I've just worked out how TV executives plan their schedules these days. When they spot a gap in the schedule they don't bother commissioning a new drama or hunting down a classic film. Instead, they take a trip to the basement of Broadcasting House where sits a wheel of fortune and a bin bag filled with scraps of paper.

"Okay", says the producer, taking a handful of names out of the bag. "We've got Rebecca Loos, Jimmy Krankie and the ginger one from Biker Grove. Now spin that wheel." Multicoloured activities spin in a kaleidoscopic frenzy. Where will it land? Naked Morris dancing? Pipe-lagging? Colonic irrigation? Leader of the Labour Party? Only fate and the increasing penchant for C-list celebrity self-abasement can decide.

Given the permutations available with this format, we really should be thankful that we only have to watch Ron (loose lips) Atkinson, Esther (loose teeth) Rantzen and Marcus (er, who?) Brigstocke learn a new language in the BBC's celebrity reality TV programme Excuse My French.

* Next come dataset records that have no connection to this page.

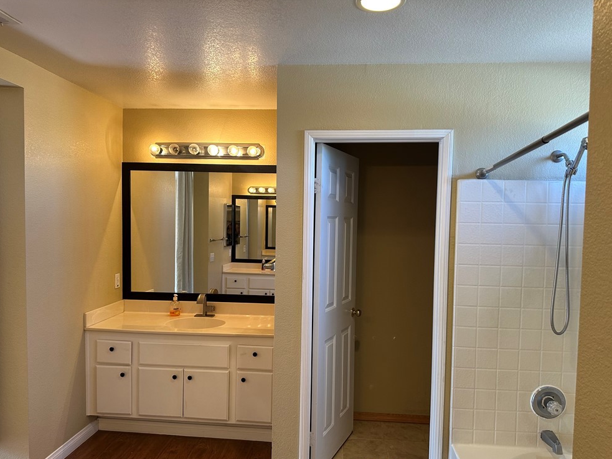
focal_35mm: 25
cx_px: 307
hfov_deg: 69.4
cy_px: 237
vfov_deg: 54.9
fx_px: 442
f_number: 1.78
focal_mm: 6.86
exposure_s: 1/120
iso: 200
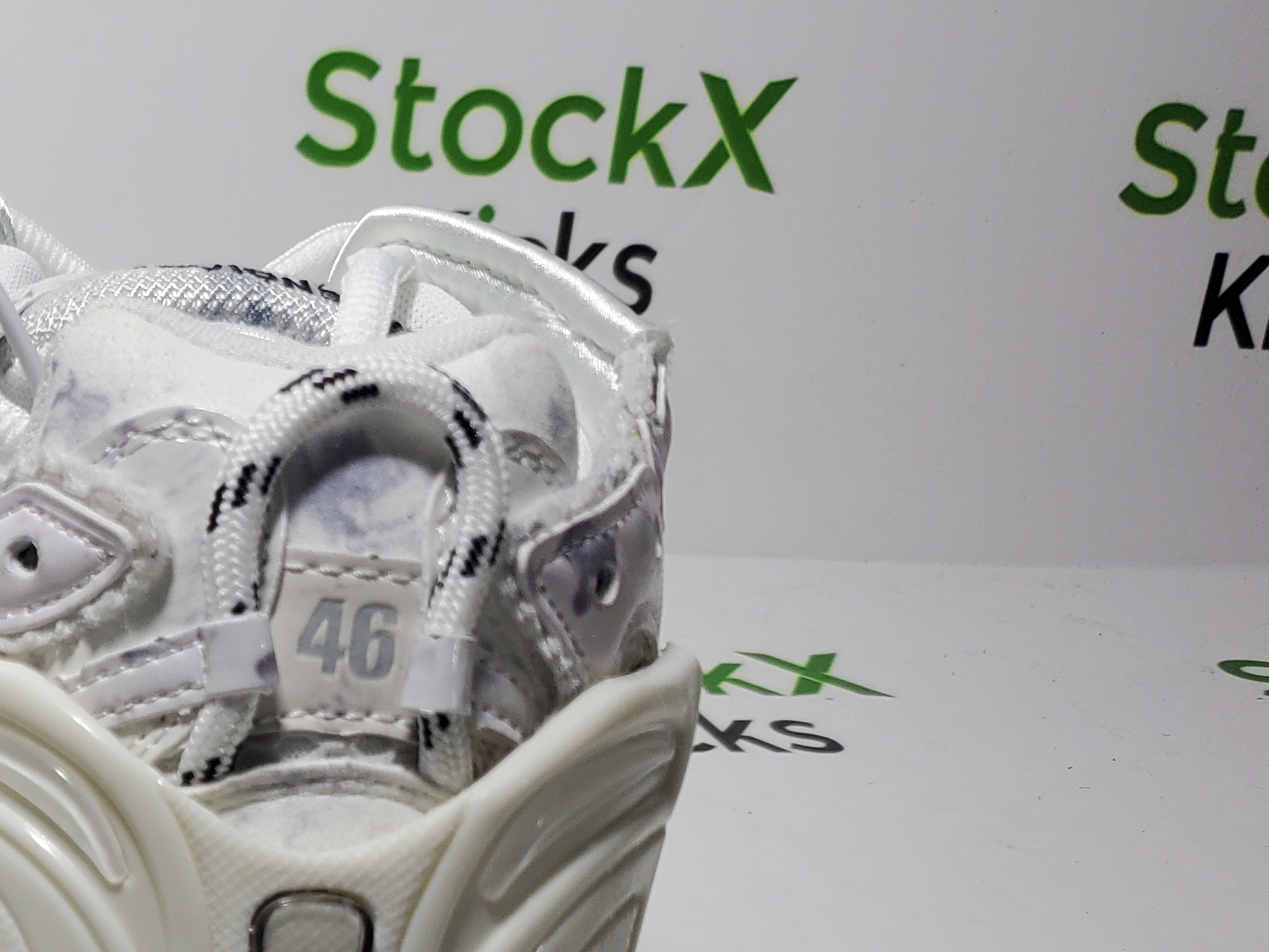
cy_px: 844
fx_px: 2273
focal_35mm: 62
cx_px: -239
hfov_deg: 27.6
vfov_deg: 23.1
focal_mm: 4.3
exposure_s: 1/529
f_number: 1.5
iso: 50
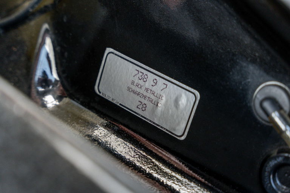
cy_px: 96
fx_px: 564
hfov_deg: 28.8
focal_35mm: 70
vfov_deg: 19.5
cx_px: 145
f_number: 5.6
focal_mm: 70
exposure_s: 1/80
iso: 3200
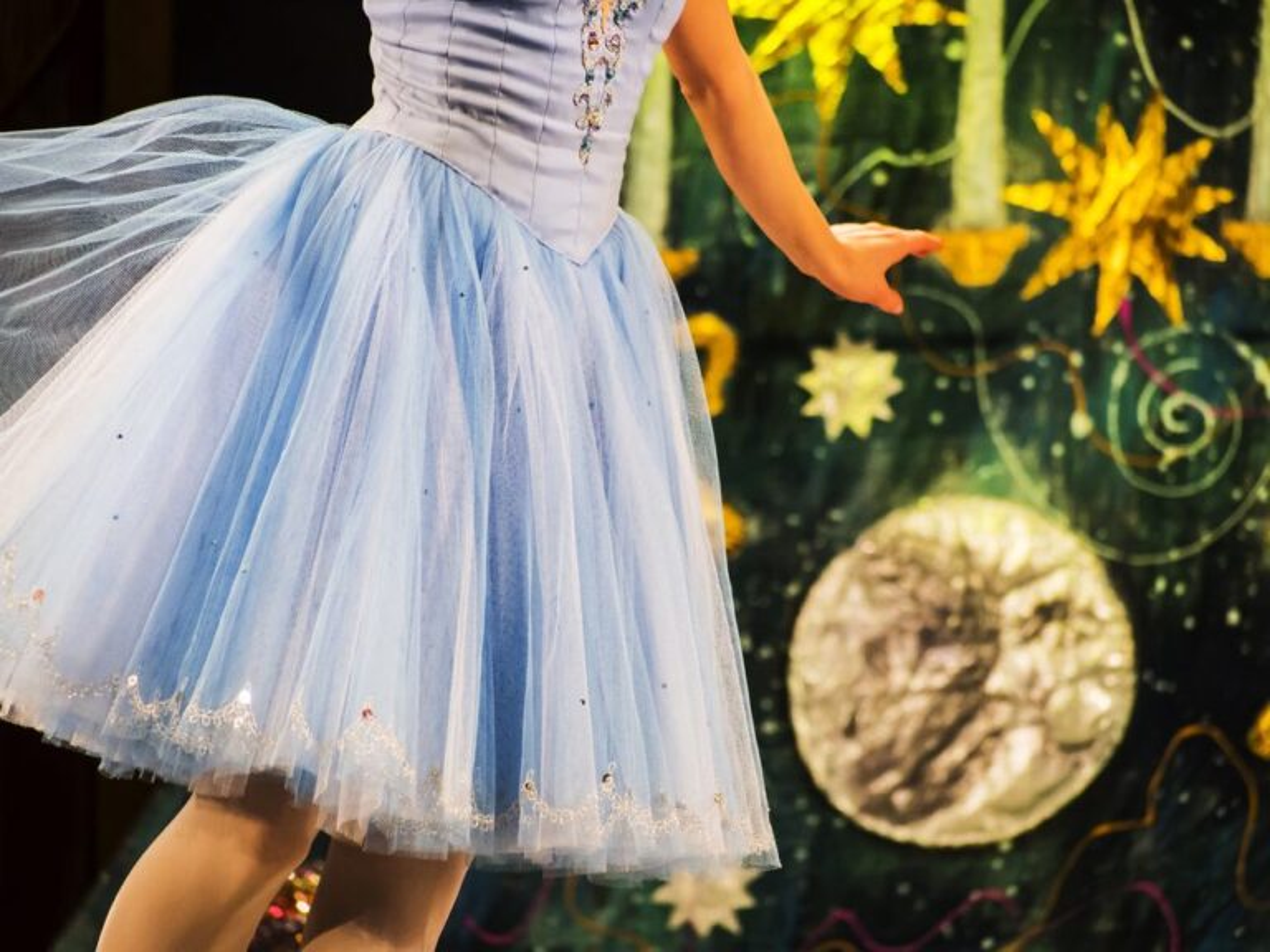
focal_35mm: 280
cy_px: 476
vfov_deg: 5.3
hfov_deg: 7.1
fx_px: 10273
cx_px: 635
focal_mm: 140
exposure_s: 1/250
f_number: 5.2
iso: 2500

Transported to Provence to spend four weeks living together while they learn to speak French via the immersion technique (they don't get any hot water until they can ask for it), the trio must master enough of the language to successfully carry out their day jobs.

So, Brigstocke must perform stand-up, Atkinson has to comment on a football match and Rantzen has to find a French bean in the shape of a man's private parts.

Just kidding. Rantzen's task is to appear on TV in front of millions, which should be a cinch, her command of the lingua Francais being rather less alarming that her burgundy Zur Alors! hair do. Meanwhile Brigstocke struggles to raise laughs in another language, though he does do good beret.

But, naturally enough the car-crash factor comes from Atkinson. The former football manager is an intriguing choice by the BBC: recalling his live-on-air cock up involving an undetected mic, a black Chelsea player and the use of the unthinkable "n" word, it does seem dangerous to enlist him for anything connected to race-relations.

Still, he's a dead cert to provide that Englishman abroad' stereotype and he doesn't fail to deliver. On this week's programme his teacher was becoming concerned that, while he has mastered some French words, Ron's sentences seem to make no sense whatsoever. This made Ron mad. And no wonder.

A quick look back at some of his most lucid utterances ("Well, Clive, it's all about the two Ms movement and positioning"; "Beckenbauer has really gambled all his eggs"; "If Glenn Hoddle said one word to his team at half time, it was concentration and focus";) shows that this is just the way Ron talks.

With this, plus the former manager's old-man dogmatism, appalling grasp of the French Highway Code and fluency in the international language of grinning at everyone and offering them booze, he's set to become the star of the show, if not of France itself. Spin that wheel, BBC. I want to see him on a float at Notting Hill Carnival next year.